Kamin: AI for HR Equals Bad Injury Reporting
Friday, June 20, 2025 | 0
An emergent new trend of using artificial intelligence to replace human resources employees could pose problems for workers’ compensation defendants tasked with confirming whether or not any injuries occurred on the job.

John P. Kamin
Human resources is one of the fastest-growing job sectors in the United States, according to SHRM. However, as Slate pointed out in a rather depressing piece, a new trend of AI chatbots is quickly replacing the humans in human resources. While Slate mostly focused on the use of AI bots during the job interview process, it’s hard to ignore this paragraph and its implications for other people in HR:
The shift to AI among human resources sectors is real. Earlier this month, the CEO of IBM confirmed that the company had laid off “a couple hundred” HR workers and replaced them with AI agents. A recent survey of 500 HR professionals also found that almost three-quarters of them believe they’re adopting the technology more quickly than other departments. Despite this, HR remains among the fastest-growing sectors in the U.S., with the Bureau of Labor Statistics predicting an 8% growth by 2033. According to the HR Digest magazine, although AI can be used in this field to automate “an unnecessary amount of manual work,” like payroll management and vacation requests, it can’t yet “oversee the human section” or company culture.
For those who investigate allegations of work-related injuries, it’s an unsettling, to say the least, to anticipate a future where the HR department at defendant employers is now a team of bots. I cannot anticipate a future where an applicant would testify at a deposition, “Yes, I told the bot that I injured my knee at work. It asked if I would like to see a doctor, gave me a DWC1 form, and sent me to the industrial clinic.”
Instead, that testimony is more likely to be, “Well, I tried to tell the bot that I injured my knee at work, but it didn’t work (i.e., didn’t allow me to tell it what the problem was) and
didn’t offer me a DWC1 form or medical care.”
Regardless of whether the testimony in this second hypothetical scenario is true, exaggerated or an outright lie, how is a defense attorney supposed to call a bot as a witness?
To play devil’s advocate, it is possible that there could be some electronic record of such an interaction, but it would probably not have the complexity, credibility and reliability of human witness testimony.

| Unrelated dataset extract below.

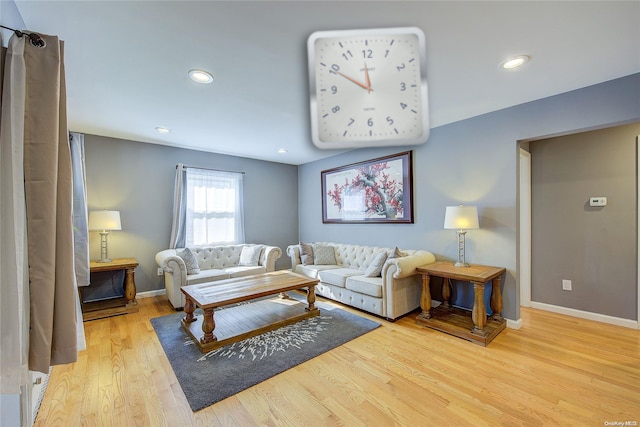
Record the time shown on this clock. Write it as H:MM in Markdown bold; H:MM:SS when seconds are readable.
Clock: **11:50**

Then there’s the more practical side of where workers’ compensation professionals interact with HR. For instance, it’s common for adjusters and attorneys to email HR professionals to inquire about injury reporting, witness availability, missed work, work restrictions, wages/earnings, use of temporary workers and other day-to-day details.

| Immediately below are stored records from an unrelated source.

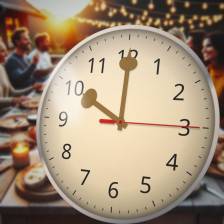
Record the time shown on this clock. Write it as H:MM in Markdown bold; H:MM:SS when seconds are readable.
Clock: **10:00:15**
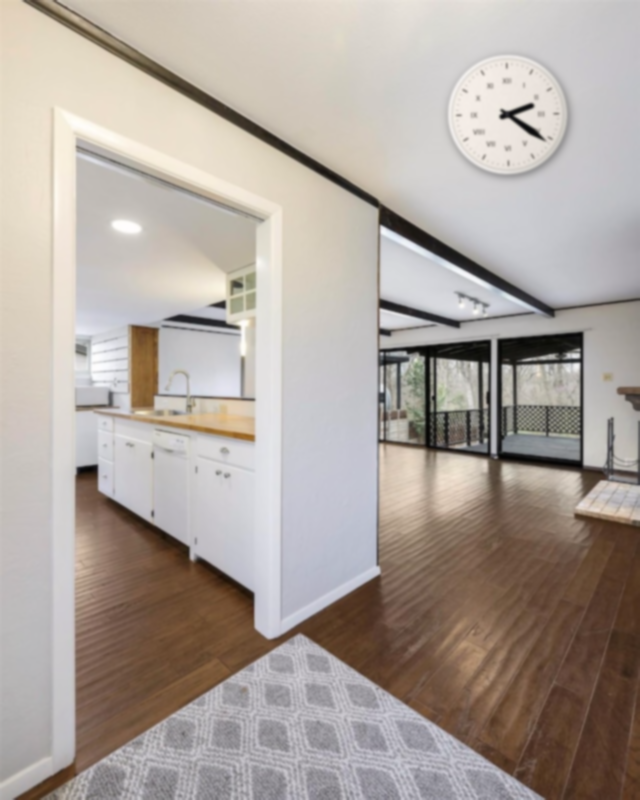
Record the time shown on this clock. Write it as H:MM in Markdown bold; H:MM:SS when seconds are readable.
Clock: **2:21**
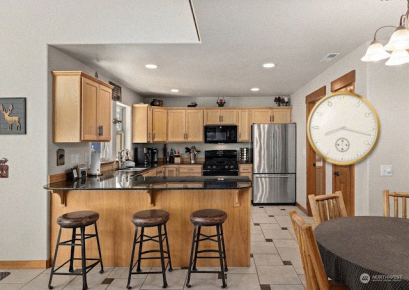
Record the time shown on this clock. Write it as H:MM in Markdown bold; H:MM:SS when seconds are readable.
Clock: **8:17**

Relying on my background as a tech support analyst, AI software is probably not going to be savvy enough to know to trust the workers’ compensation carrier’s adjuster or defense attorney. My cynical view is that it will be limited to whoever has permission to access it, and outsiders such as defense attorneys and adjusters will not be granted permission for security reasons.
At the end of the day, workers’ compensation practitioners prefer to be able to talk to the humans in human resources, look them in the eye and ask questions about a very human thing: Was another human injured at work? Could there have been an injury report that was forgotten about by a supervisor? Did human error occur along the way? Are there other human insights into the case, such as a history of disciplinary actions or unusual behavior, that would give us defenses against the claim?
This level of complexity is probably not needed for an accepted specific date of injury to a single body part. But when it comes to psych cases with complex defenses, such as the good faith personnel action defense, this type of human insight is worth the entire claim itself.
Conclusion
Innovation is going to happen, and we at the Law Offices of Bradford and Barthel have been embracing technology ever since we were one of the first firms to use cloud-based computing. That being said, we need to keep the humans in human resources for a plethora of reasons, with injury reporting being perhaps one of the most relevant.
John P. Kamin is a workers’ compensation defense attorney and partner at Bradford & Barthel’s Woodland Hills location. He is WorkCompCentral's former legal editor. This entry from Bradford & Barthel's blog appears with permission.